Part of International Conference on Representation Learning 2025 (ICLR 2025) Conference
Taha EL BAKKALI EL KADI, Omar Saadi
The stochastic three points (STP) algorithm is a derivative-free optimization technique designed for unconstrained optimization problems in $\mathbb{R}^d$. In this paper, we analyze this algorithm for three classes of functions: smooth functions that may lack convexity, smooth convex functions, and smooth functions that are strongly convex. Our work provides the first almost sure convergence results of the STP algorithm, alongside some convergence results in expectation.For the class of smooth functions, we establish that the best gradient iterate of the STP algorithm converges almost surely to zero at a rate of $o(1/{T^{\frac{1}{2}-\epsilon}})$ for any $\epsilon\in (0,\frac{1}{2})$, where $T$ is the number of iterations.
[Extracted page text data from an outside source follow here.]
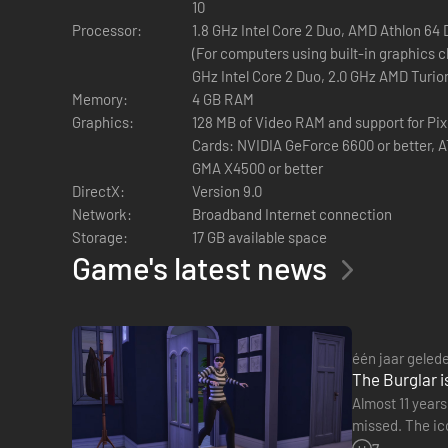
10
Processor:
1.8 GHz Intel Core 2 Duo, AMD Athlon 64
(For computers using built-in graphics c
GHz Intel Core 2 Duo, 2.0 GHz AMD Turio
Memory:
4 GB RAM
Graphics:
128 MB of Video RAM and support for Pix
Cards: NVIDIA GeForce 6600 or better, AT
GMA X4500 or better
DirectX:
Version 9.0
Network:
Broadband Internet connection
Storage:
17 GB available space
Game's latest news
één jaar geled
The Burglar i
Almost 11 years
missed. The ico
into our Sims'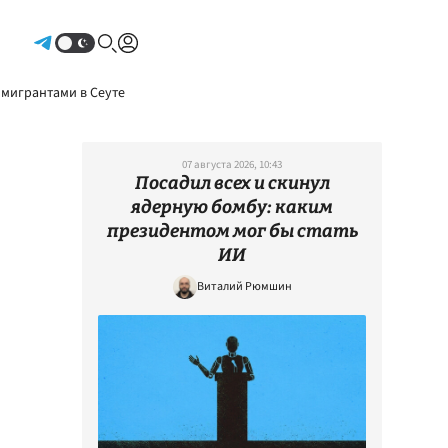
Авторизоваться
 мигрантами в Сеуте
07 августа 2026, 10:43
Посадил всех и скинул
ядерную бомбу: каким
президентом мог бы стать
ИИ
Виталий Рюмшин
Furthermore, within the same class of functions, we establish both almost sure convergence and convergence in expectation of the final gradient iterate towards zero.For the class of smooth convex functions, we establish that $f(\theta^T)$ converges to $\inf_{\theta \in \mathbb{R}^d} f(\theta)$ almost surely at a rate of $o(1/{T^{1-\epsilon}})$ for any $\epsilon\in (0,1)$, and in expectation at a rate of $O(\frac{d}{T})$ where $d$ is the dimension of the space.Finally, for the class of smooth functions that are strongly convex, we establish that when step sizes are obtained by approximating the directional derivatives of the function, $f(\theta^T)$ converges to $\inf_{\theta \in \mathbb{R}^d} f(\theta)$ in expectation at a rate of $O((1-\frac{\mu}{dL})^T)$, and almost surely at a rate of $o((1-s\frac{\mu}{dL})^T)$ for any $s\in (0,1)$, where $\mu$ and $L$are the strong convexity and smoothness parameters of the function.